THE PROBLEM: Write out the records word for word, with no pictures.

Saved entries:
□ □ □ □ □ □ □

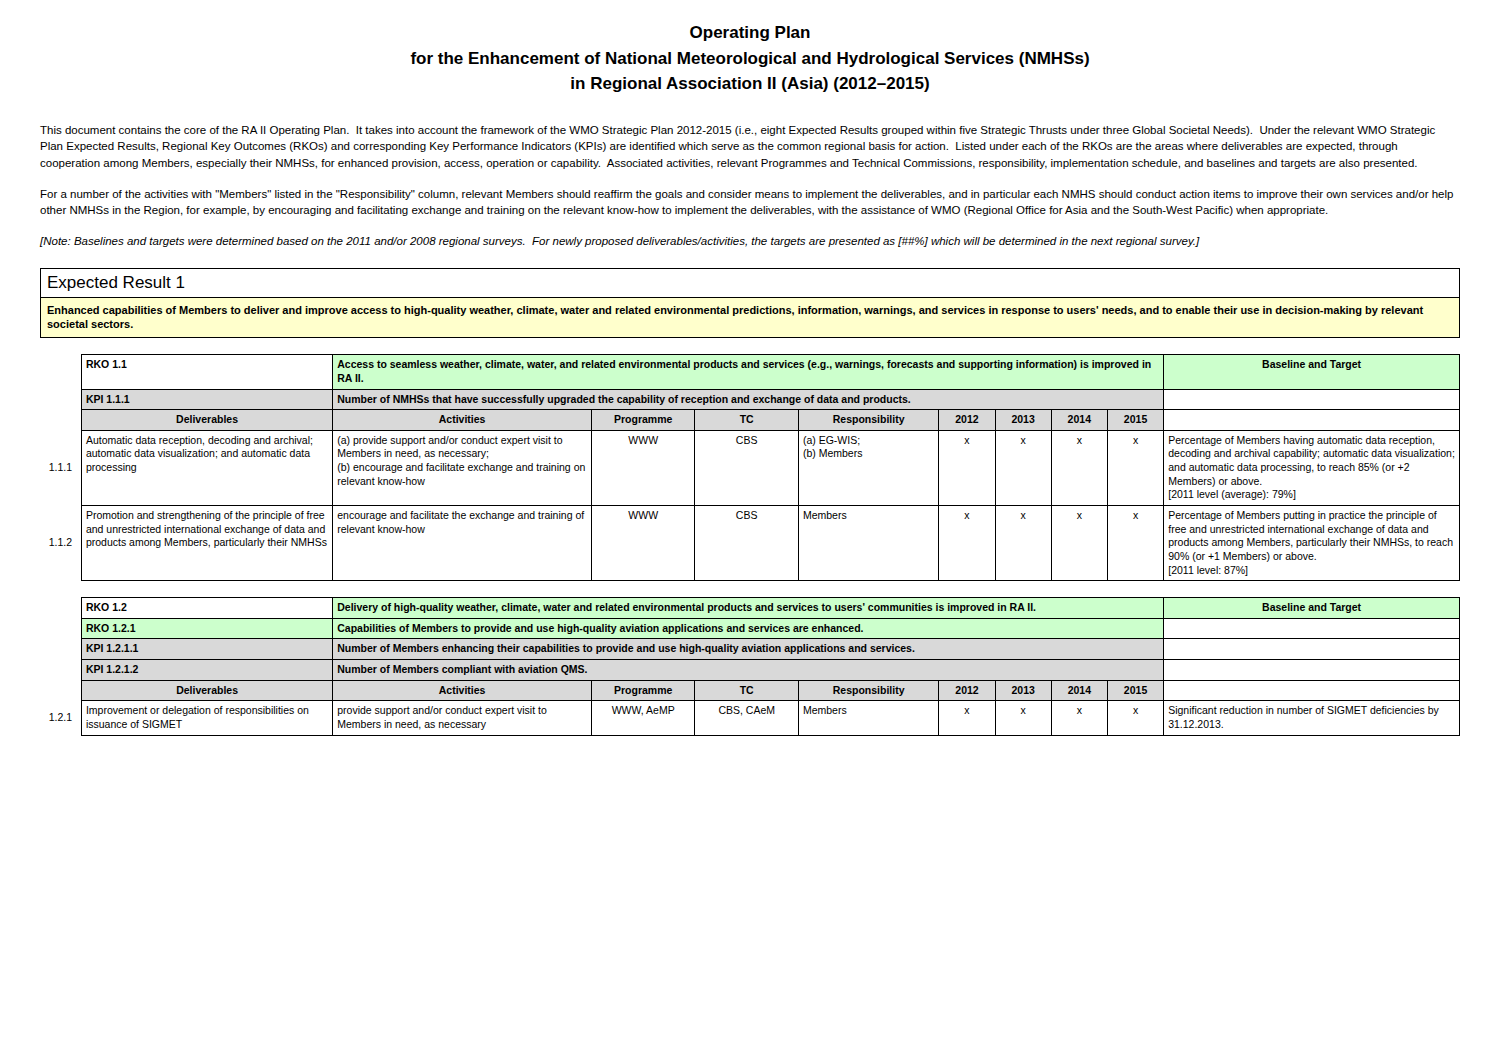Operating Plan
for the Enhancement of National Meteorological and Hydrological Services (NMHSs)
in Regional Association II (Asia) (2012–2015)
This document contains the core of the RA II Operating Plan. It takes into account the framework of the WMO Strategic Plan 2012-2015 (i.e., eight Expected Results grouped within five Strategic Thrusts under three Global Societal Needs). Under the relevant WMO Strategic Plan Expected Results, Regional Key Outcomes (RKOs) and corresponding Key Performance Indicators (KPIs) are identified which serve as the common regional basis for action. Listed under each of the RKOs are the areas where deliverables are expected, through cooperation among Members, especially their NMHSs, for enhanced provision, access, operation or capability. Associated activities, relevant Programmes and Technical Commissions, responsibility, implementation schedule, and baselines and targets are also presented.
For a number of the activities with "Members" listed in the "Responsibility" column, relevant Members should reaffirm the goals and consider means to implement the deliverables, and in particular each NMHS should conduct action items to improve their own services and/or help other NMHSs in the Region, for example, by encouraging and facilitating exchange and training on the relevant know-how to implement the deliverables, with the assistance of WMO (Regional Office for Asia and the South-West Pacific) when appropriate.
[Note: Baselines and targets were determined based on the 2011 and/or 2008 regional surveys. For newly proposed deliverables/activities, the targets are presented as [##%] which will be determined in the next regional survey.]
Expected Result 1
Enhanced capabilities of Members to deliver and improve access to high-quality weather, climate, water and related environmental predictions, information, warnings, and services in response to users' needs, and to enable their use in decision-making by relevant societal sectors.
| | RKO 1.1 | Access to seamless weather, climate, water, and related environmental products and services (e.g., warnings, forecasts and supporting information) is improved in RA II. | Baseline and Target |
| | KPI 1.1.1 | Number of NMHSs that have successfully upgraded the capability of reception and exchange of data and products. | |
| | Deliverables | Activities | Programme | TC | Responsibility | 2012 | 2013 | 2014 | 2015 | |
| 1.1.1 | Automatic data reception, decoding and archival; automatic data visualization; and automatic data processing | (a) provide support and/or conduct expert visit to Members in need, as necessary; (b) encourage and facilitate exchange and training on relevant know-how | WWW | CBS | (a) EG-WIS; (b) Members | x | x | x | x | Percentage of Members having automatic data reception, decoding and archival capability; automatic data visualization; and automatic data processing, to reach 85% (or +2 Members) or above. [2011 level (average): 79%] |
| 1.1.2 | Promotion and strengthening of the principle of free and unrestricted international exchange of data and products among Members, particularly their NMHSs | encourage and facilitate the exchange and training of relevant know-how | WWW | CBS | Members | x | x | x | x | Percentage of Members putting in practice the principle of free and unrestricted international exchange of data and products among Members, particularly their NMHSs, to reach 90% (or +1 Members) or above. [2011 level: 87%] |
| | RKO 1.2 | Delivery of high-quality weather, climate, water and related environmental products and services to users' communities is improved in RA II. | Baseline and Target |
| | RKO 1.2.1 | Capabilities of Members to provide and use high-quality aviation applications and services are enhanced. | |
| | KPI 1.2.1.1 | Number of Members enhancing their capabilities to provide and use high-quality aviation applications and services. | |
| | KPI 1.2.1.2 | Number of Members compliant with aviation QMS. | |
| | Deliverables | Activities | Programme | TC | Responsibility | 2012 | 2013 | 2014 | 2015 | |
| 1.2.1 | Improvement or delegation of responsibilities on issuance of SIGMET | provide support and/or conduct expert visit to Members in need, as necessary | WWW, AeMP | CBS, CAeM | Members | x | x | x | x | Significant reduction in number of SIGMET deficiencies by 31.12.2013. |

□ □ □ □ □ □ □

RESPONSE TO THIS TASK:
Operating Plan
for the Enhancement of National Meteorological and Hydrological Services (NMHSs)
in Regional Association II (Asia) (2012–2015)
This document contains the core of the RA II Operating Plan. It takes into account the framework of the WMO Strategic Plan 2012-2015 (i.e., eight Expected Results grouped within five Strategic Thrusts under three Global Societal Needs). Under the relevant WMO Strategic Plan Expected Results, Regional Key Outcomes (RKOs) and corresponding Key Performance Indicators (KPIs) are identified which serve as the common regional basis for action. Listed under each of the RKOs are the areas where deliverables are expected, through cooperation among Members, especially their NMHSs, for enhanced provision, access, operation or capability. Associated activities, relevant Programmes and Technical Commissions, responsibility, implementation schedule, and baselines and targets are also presented.
For a number of the activities with "Members" listed in the "Responsibility" column, relevant Members should reaffirm the goals and consider means to implement the deliverables, and in particular each NMHS should conduct action items to improve their own services and/or help other NMHSs in the Region, for example, by encouraging and facilitating exchange and training on the relevant know-how to implement the deliverables, with the assistance of WMO (Regional Office for Asia and the South-West Pacific) when appropriate.
[Note: Baselines and targets were determined based on the 2011 and/or 2008 regional surveys. For newly proposed deliverables/activities, the targets are presented as [##%] which will be determined in the next regional survey.]
Expected Result 1
Enhanced capabilities of Members to deliver and improve access to high-quality weather, climate, water and related environmental predictions, information, warnings, and services in response to users' needs, and to enable their use in decision-making by relevant societal sectors.
| | RKO 1.1 | Access to seamless weather, climate, water, and related environmental products and services (e.g., warnings, forecasts and supporting information) is improved in RA II. | Baseline and Target |
| | KPI 1.1.1 | Number of NMHSs that have successfully upgraded the capability of reception and exchange of data and products. | |
| | Deliverables | Activities | Programme | TC | Responsibility | 2012 | 2013 | 2014 | 2015 | |
| 1.1.1 | Automatic data reception, decoding and archival; automatic data visualization; and automatic data processing | (a) provide support and/or conduct expert visit to Members in need, as necessary; (b) encourage and facilitate exchange and training on relevant know-how | WWW | CBS | (a) EG-WIS; (b) Members | x | x | x | x | Percentage of Members having automatic data reception, decoding and archival capability; automatic data visualization; and automatic data processing, to reach 85% (or +2 Members) or above. [2011 level (average): 79%] |
| 1.1.2 | Promotion and strengthening of the principle of free and unrestricted international exchange of data and products among Members, particularly their NMHSs | encourage and facilitate the exchange and training of relevant know-how | WWW | CBS | Members | x | x | x | x | Percentage of Members putting in practice the principle of free and unrestricted international exchange of data and products among Members, particularly their NMHSs, to reach 90% (or +1 Members) or above. [2011 level: 87%] |
| | RKO 1.2 | Delivery of high-quality weather, climate, water and related environmental products and services to users' communities is improved in RA II. | Baseline and Target |
| | RKO 1.2.1 | Capabilities of Members to provide and use high-quality aviation applications and services are enhanced. | |
| | KPI 1.2.1.1 | Number of Members enhancing their capabilities to provide and use high-quality aviation applications and services. | |
| | KPI 1.2.1.2 | Number of Members compliant with aviation QMS. | |
| | Deliverables | Activities | Programme | TC | Responsibility | 2012 | 2013 | 2014 | 2015 | |
| 1.2.1 | Improvement or delegation of responsibilities on issuance of SIGMET | provide support and/or conduct expert visit to Members in need, as necessary | WWW, AeMP | CBS, CAeM | Members | x | x | x | x | Significant reduction in number of SIGMET deficiencies by 31.12.2013. |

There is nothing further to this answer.